Collected data entries
┏━━

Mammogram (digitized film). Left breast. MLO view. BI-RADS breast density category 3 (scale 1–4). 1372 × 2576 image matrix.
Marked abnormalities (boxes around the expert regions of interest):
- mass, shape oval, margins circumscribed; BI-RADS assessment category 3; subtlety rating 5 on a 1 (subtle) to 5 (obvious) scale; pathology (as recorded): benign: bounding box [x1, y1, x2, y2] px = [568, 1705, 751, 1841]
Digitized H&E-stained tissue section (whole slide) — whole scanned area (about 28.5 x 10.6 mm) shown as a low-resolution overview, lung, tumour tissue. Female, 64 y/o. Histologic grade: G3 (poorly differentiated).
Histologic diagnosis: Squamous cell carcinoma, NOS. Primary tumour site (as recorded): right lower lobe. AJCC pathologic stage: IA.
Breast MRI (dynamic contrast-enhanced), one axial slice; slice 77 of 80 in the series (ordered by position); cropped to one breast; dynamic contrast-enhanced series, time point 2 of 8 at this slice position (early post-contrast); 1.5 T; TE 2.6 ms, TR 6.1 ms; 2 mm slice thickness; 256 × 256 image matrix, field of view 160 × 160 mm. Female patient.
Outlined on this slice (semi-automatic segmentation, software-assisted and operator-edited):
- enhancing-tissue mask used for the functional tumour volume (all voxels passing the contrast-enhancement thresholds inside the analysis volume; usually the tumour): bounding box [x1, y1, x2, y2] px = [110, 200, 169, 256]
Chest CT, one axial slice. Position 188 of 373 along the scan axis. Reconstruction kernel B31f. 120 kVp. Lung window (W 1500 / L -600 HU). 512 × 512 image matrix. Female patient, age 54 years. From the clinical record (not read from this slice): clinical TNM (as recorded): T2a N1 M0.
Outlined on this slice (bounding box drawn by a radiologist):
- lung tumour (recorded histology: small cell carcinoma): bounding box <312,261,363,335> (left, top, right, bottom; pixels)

┗━━

PROBLEM DETAILS: Where a line of the entries contains the word "tumour", copy that line.

RESULT BELOW:
Digitized H&E-stained tissue section (whole slide) — whole scanned area (about 28.5 x 10.6 mm) shown as a low-resolution overview, lung, tumour tissue. Female, 64 y/o. Histologic grade: G3 (poorly differentiated).
Histologic diagnosis: Squamous cell carcinoma, NOS. Primary tumour site (as recorded): right lower lobe. AJCC pathologic stage: IA.
- enhancing-tissue mask used for the functional tumour volume (all voxels passing the contrast-enhancement thresholds inside the analysis volume; usually the tumour): bounding box [x1, y1, x2, y2] px = [110, 200, 169, 256]
- lung tumour (recorded histology: small cell carcinoma): bounding box <312,261,363,335> (left, top, right, bottom; pixels)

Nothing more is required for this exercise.